Mohammed al-Dabi occupera ensuite plusieurs fonctions, dont l'une au Darfour, la province rebelle, théâtre d'une guerre ethnique qui a valu au président soudanais Omar el-Béchir, toujours en fonction, des inculpations de la Cour pénale internationale (CPI) pour crimes de guerre, crimes contre l'humanité et génocide.

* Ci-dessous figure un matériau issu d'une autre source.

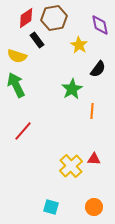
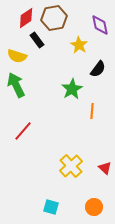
red triangle: moved 11 px right, 9 px down; rotated 40 degrees clockwise
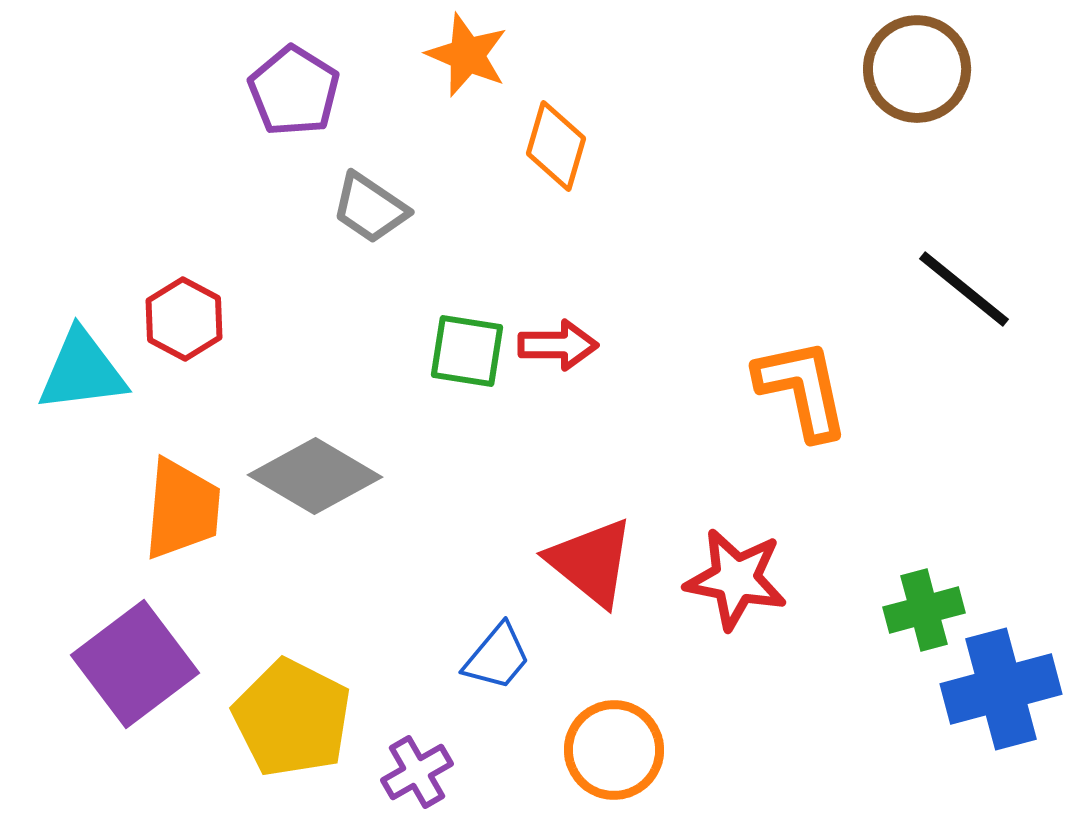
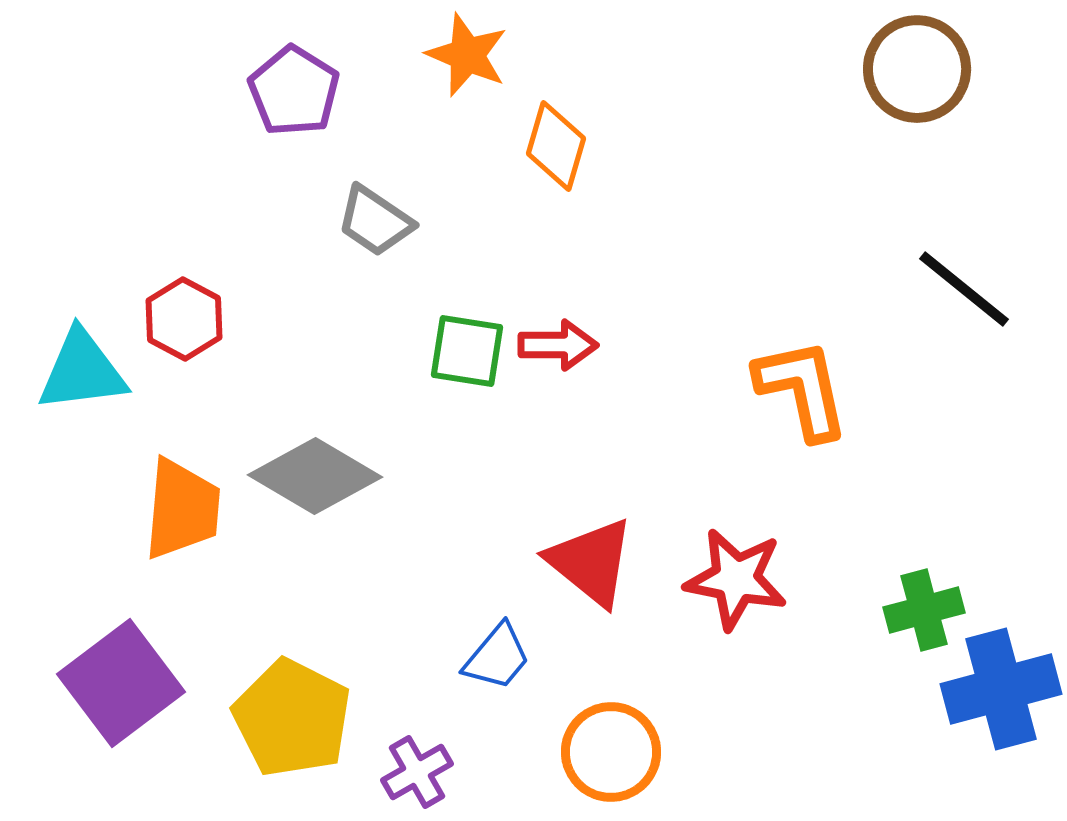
gray trapezoid: moved 5 px right, 13 px down
purple square: moved 14 px left, 19 px down
orange circle: moved 3 px left, 2 px down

Des villages pillésLe général al-Dabi n'est pas inculpé par la CPI. En ce qui concerne le Darfour, il est surtout connu pour son rôle de négociateur avec les principaux groupes rebelles ces dernières années. Mais il avait déjà été en poste dans la région rebelle, et dans un tout autre rôle, écrivent les spécialistes du Soudan Julie Flint et Alex De Waal dans leur livre
Darfur: a New History of a Long War. Selon eux, Mohammed al-Dabi a été l'un des créateurs des Janjawids, ces milices composées d'Arabes ou d'Africains formées par le gouvernement soudanais pour lutter contre les tribus révoltées. En février 1999, quatre ans avant que les troubles endémiques ne dégénèrent en guerre civile, Mohammed al-Dabi débarque à Al-Guenina, capitale de la province du Soudan-Ouest, «avec 120 hommes et deux hélicoptères de combat», écrivent les auteurs, citant le gouverneur local. Le général distribue de l'argent à des chefs locaux qui se mettent à ravager les villages de Masalit, la principale ethnie de la région, dans le sillage de l'armée: «Les militaires désarmaient les villages, et deux jours après les Janjawids pillaient.»
Le général a nié, tout en admettant auprès des auteurs qu'il avait employé la manière forte pour encourager les Masalit à rentrer dans le rang: «Quand ils traînaient les pieds, je les menaçais d'employer les armes.» La nomination à la tête de la mission d'observation en Syrie d'un Soudanais, et plus particulièrement de Mohammed al-Dabi, est d'autant plus dommageable pour la Ligue arabe qu'il s'agit pour elle d'une première, née des «printemps arabes». Jamais l'organisation n'avait été mandatée pour vérifier si l'un de ses membres réprimait son peuple.
La Ligue n'avait pas de marge de manœuvre, plaide un diplomate: «Il fallait un militaire expérimenté, qui ne vienne pas d'un pays proche, ni d'un État ayant un contentieux avec la Syrie.» Jeudi, onze civils ont été tués, dont six dans deux villes visitées par les enquêteurs arabes, Douma et Hama.